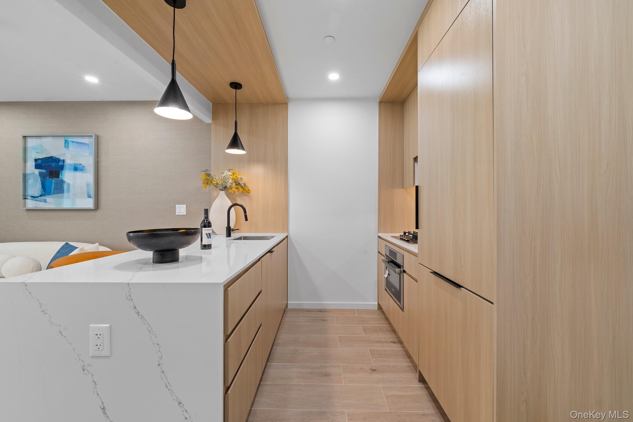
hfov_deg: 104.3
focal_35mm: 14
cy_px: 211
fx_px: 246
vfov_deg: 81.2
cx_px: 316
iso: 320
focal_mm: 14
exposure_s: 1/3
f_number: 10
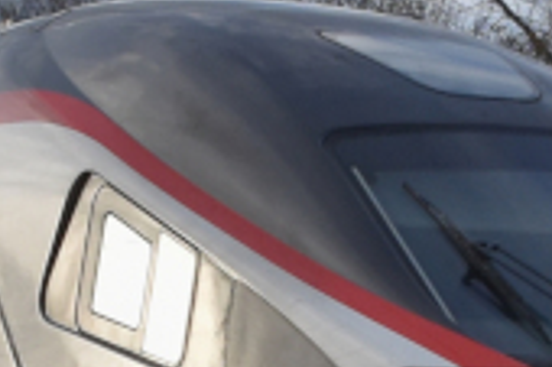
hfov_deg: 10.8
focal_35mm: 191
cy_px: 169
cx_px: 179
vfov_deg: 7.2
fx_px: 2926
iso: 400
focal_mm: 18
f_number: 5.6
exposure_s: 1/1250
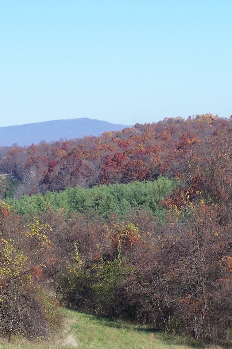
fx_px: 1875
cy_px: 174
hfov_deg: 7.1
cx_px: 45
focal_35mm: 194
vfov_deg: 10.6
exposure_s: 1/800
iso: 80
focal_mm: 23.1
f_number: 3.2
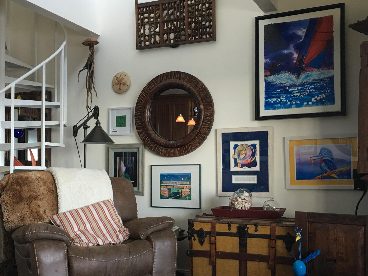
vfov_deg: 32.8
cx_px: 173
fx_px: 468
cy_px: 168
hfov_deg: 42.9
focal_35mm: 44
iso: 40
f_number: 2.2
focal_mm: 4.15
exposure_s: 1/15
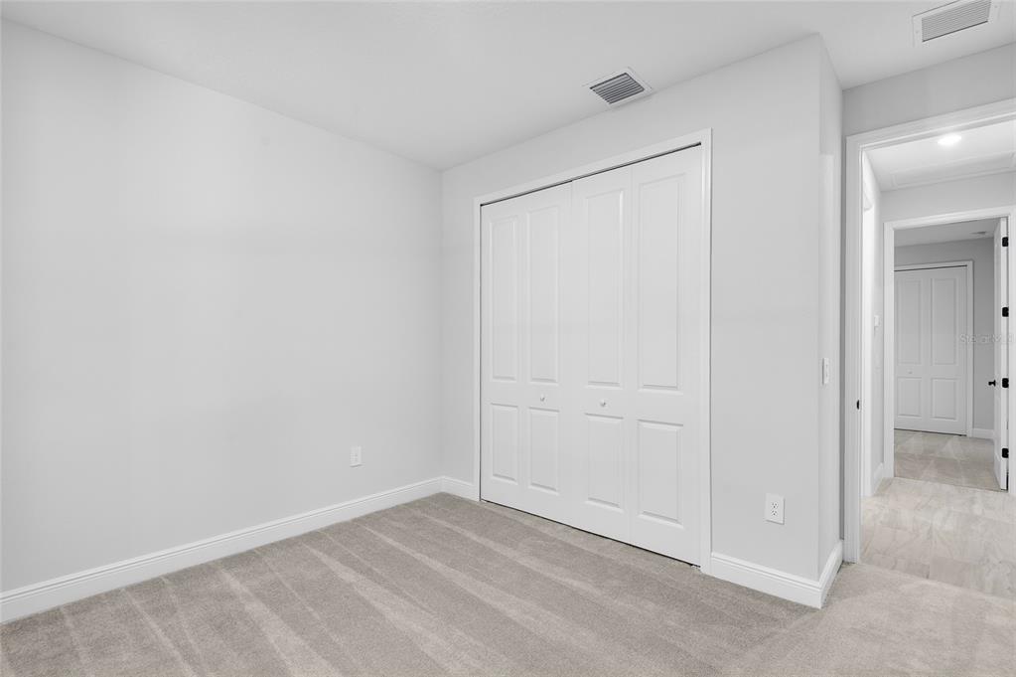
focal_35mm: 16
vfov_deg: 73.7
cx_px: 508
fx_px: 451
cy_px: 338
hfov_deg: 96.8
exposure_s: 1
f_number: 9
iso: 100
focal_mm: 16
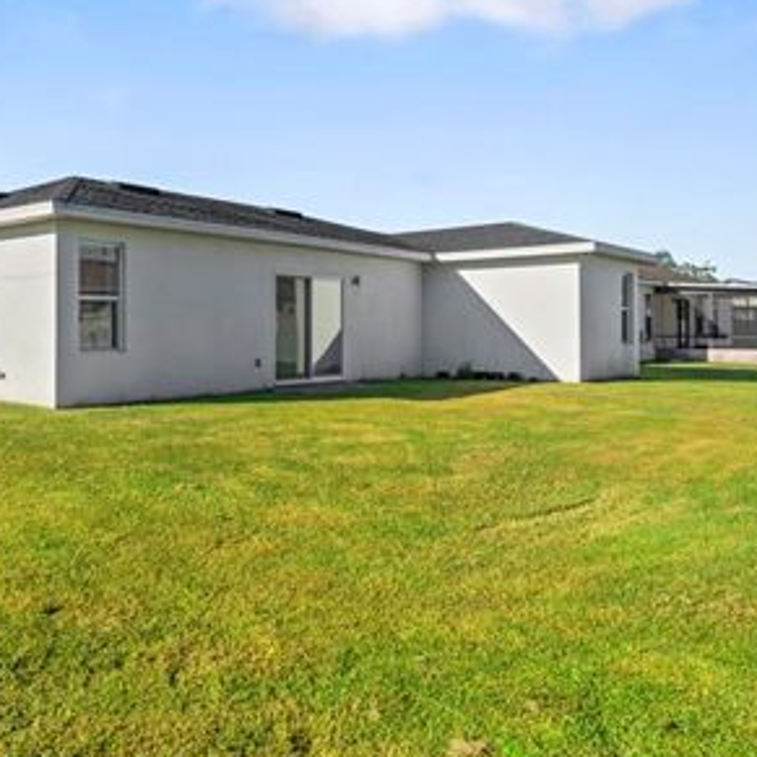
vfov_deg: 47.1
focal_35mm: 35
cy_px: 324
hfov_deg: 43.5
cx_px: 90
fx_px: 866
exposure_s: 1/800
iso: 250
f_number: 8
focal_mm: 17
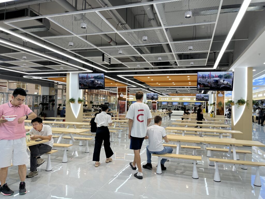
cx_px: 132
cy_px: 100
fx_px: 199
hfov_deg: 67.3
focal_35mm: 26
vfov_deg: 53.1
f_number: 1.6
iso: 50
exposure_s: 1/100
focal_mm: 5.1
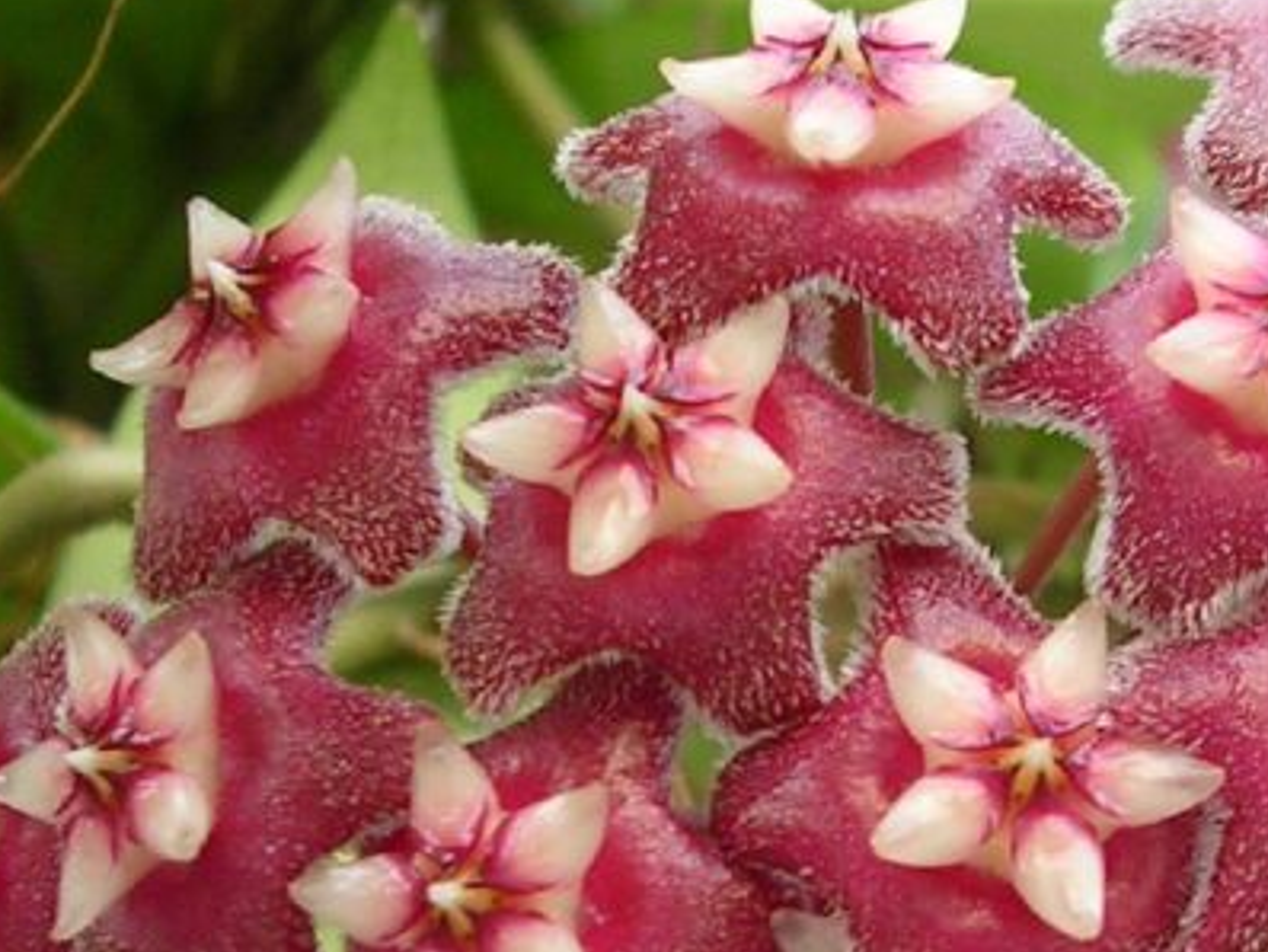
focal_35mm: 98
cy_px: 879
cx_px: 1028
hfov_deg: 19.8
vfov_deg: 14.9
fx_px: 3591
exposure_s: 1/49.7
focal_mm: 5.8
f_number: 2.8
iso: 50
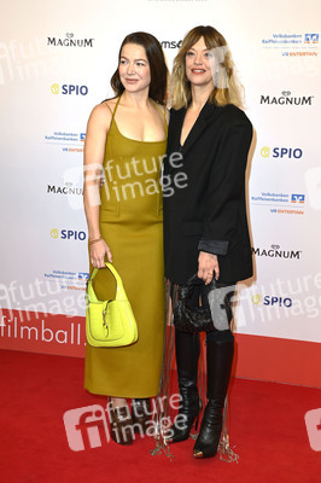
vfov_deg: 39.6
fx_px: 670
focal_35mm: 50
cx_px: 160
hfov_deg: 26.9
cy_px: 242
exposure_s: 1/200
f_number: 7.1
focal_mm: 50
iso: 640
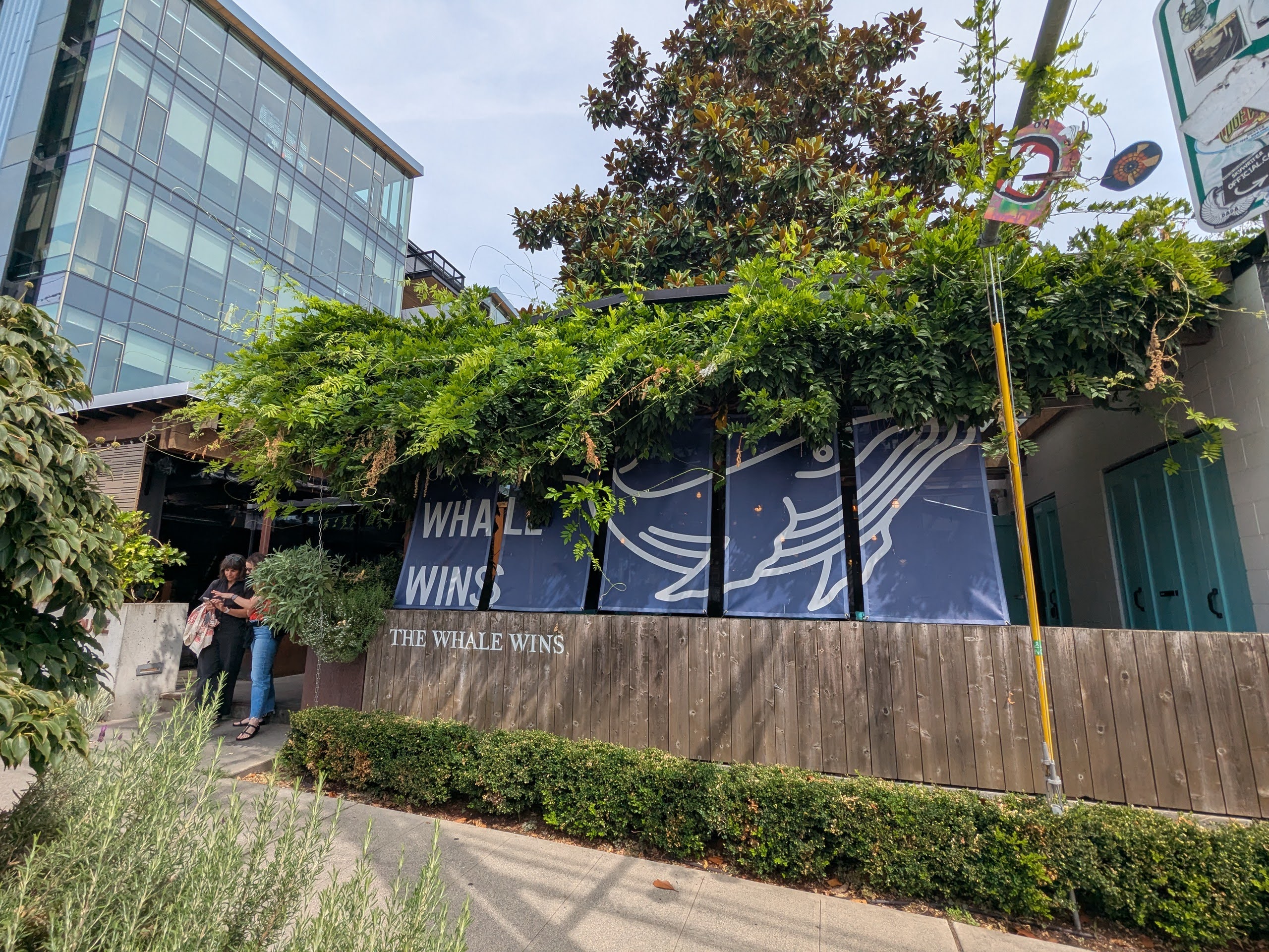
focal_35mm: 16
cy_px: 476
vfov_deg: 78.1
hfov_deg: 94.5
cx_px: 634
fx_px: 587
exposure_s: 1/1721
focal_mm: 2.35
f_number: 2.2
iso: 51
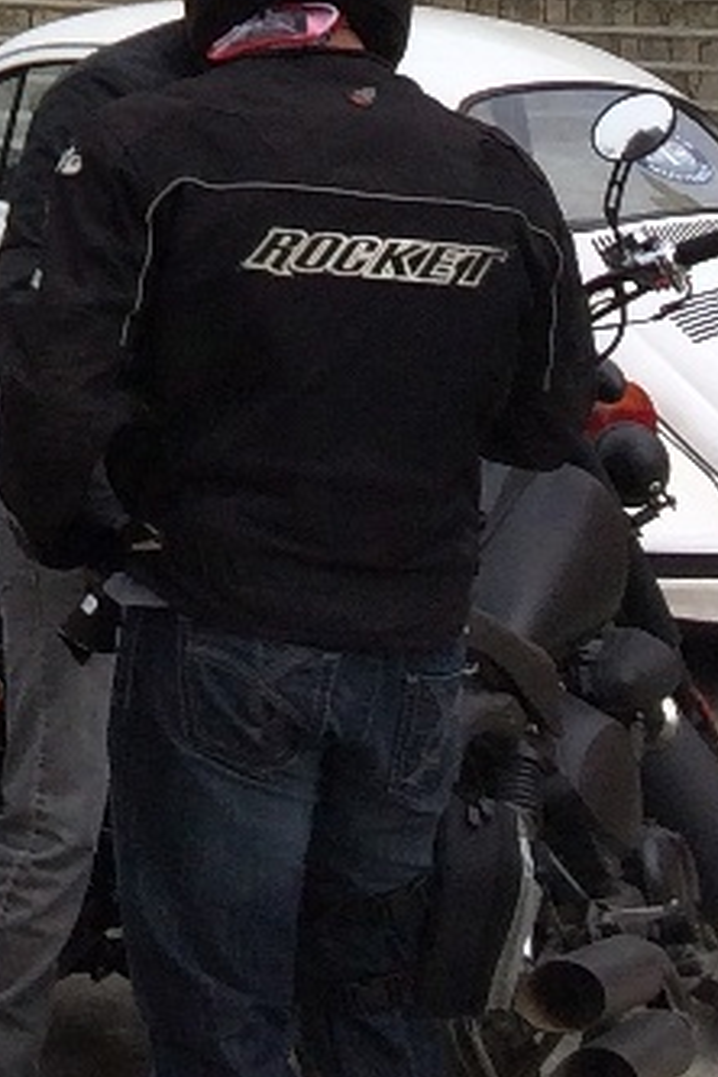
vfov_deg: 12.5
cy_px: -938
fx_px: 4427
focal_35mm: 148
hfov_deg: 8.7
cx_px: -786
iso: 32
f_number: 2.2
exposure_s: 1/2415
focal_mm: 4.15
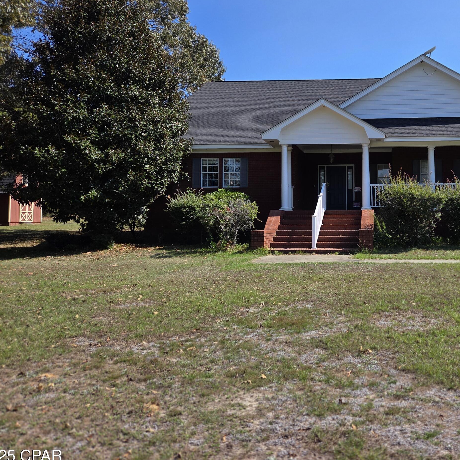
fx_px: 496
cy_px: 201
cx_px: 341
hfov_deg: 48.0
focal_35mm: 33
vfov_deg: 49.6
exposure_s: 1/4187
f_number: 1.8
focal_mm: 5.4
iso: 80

+++

→ **Work item**
Apart from the pictures, restate all of the listing above exactly.

→ **Written response**
hfov_deg: 104.3
focal_35mm: 14
cy_px: 211
fx_px: 246
vfov_deg: 81.2
cx_px: 316
iso: 320
focal_mm: 14
exposure_s: 1/3
f_number: 10
hfov_deg: 10.8
focal_35mm: 191
cy_px: 169
cx_px: 179
vfov_deg: 7.2
fx_px: 2926
iso: 400
focal_mm: 18
f_number: 5.6
exposure_s: 1/1250
fx_px: 1875
cy_px: 174
hfov_deg: 7.1
cx_px: 45
focal_35mm: 194
vfov_deg: 10.6
exposure_s: 1/800
iso: 80
focal_mm: 23.1
f_number: 3.2
vfov_deg: 32.8
cx_px: 173
fx_px: 468
cy_px: 168
hfov_deg: 42.9
focal_35mm: 44
iso: 40
f_number: 2.2
focal_mm: 4.15
exposure_s: 1/15
focal_35mm: 16
vfov_deg: 73.7
cx_px: 508
fx_px: 451
cy_px: 338
hfov_deg: 96.8
exposure_s: 1
f_number: 9
iso: 100
focal_mm: 16
vfov_deg: 47.1
focal_35mm: 35
cy_px: 324
hfov_deg: 43.5
cx_px: 90
fx_px: 866
exposure_s: 1/800
iso: 250
f_number: 8
focal_mm: 17
cx_px: 132
cy_px: 100
fx_px: 199
hfov_deg: 67.3
focal_35mm: 26
vfov_deg: 53.1
f_number: 1.6
iso: 50
exposure_s: 1/100
focal_mm: 5.1
focal_35mm: 98
cy_px: 879
cx_px: 1028
hfov_deg: 19.8
vfov_deg: 14.9
fx_px: 3591
exposure_s: 1/49.7
focal_mm: 5.8
f_number: 2.8
iso: 50
vfov_deg: 39.6
fx_px: 670
focal_35mm: 50
cx_px: 160
hfov_deg: 26.9
cy_px: 242
exposure_s: 1/200
f_number: 7.1
focal_mm: 50
iso: 640
focal_35mm: 16
cy_px: 476
vfov_deg: 78.1
hfov_deg: 94.5
cx_px: 634
fx_px: 587
exposure_s: 1/1721
focal_mm: 2.35
f_number: 2.2
iso: 51
vfov_deg: 12.5
cy_px: -938
fx_px: 4427
focal_35mm: 148
hfov_deg: 8.7
cx_px: -786
iso: 32
f_number: 2.2
exposure_s: 1/2415
focal_mm: 4.15
fx_px: 496
cy_px: 201
cx_px: 341
hfov_deg: 48.0
focal_35mm: 33
vfov_deg: 49.6
exposure_s: 1/4187
f_number: 1.8
focal_mm: 5.4
iso: 80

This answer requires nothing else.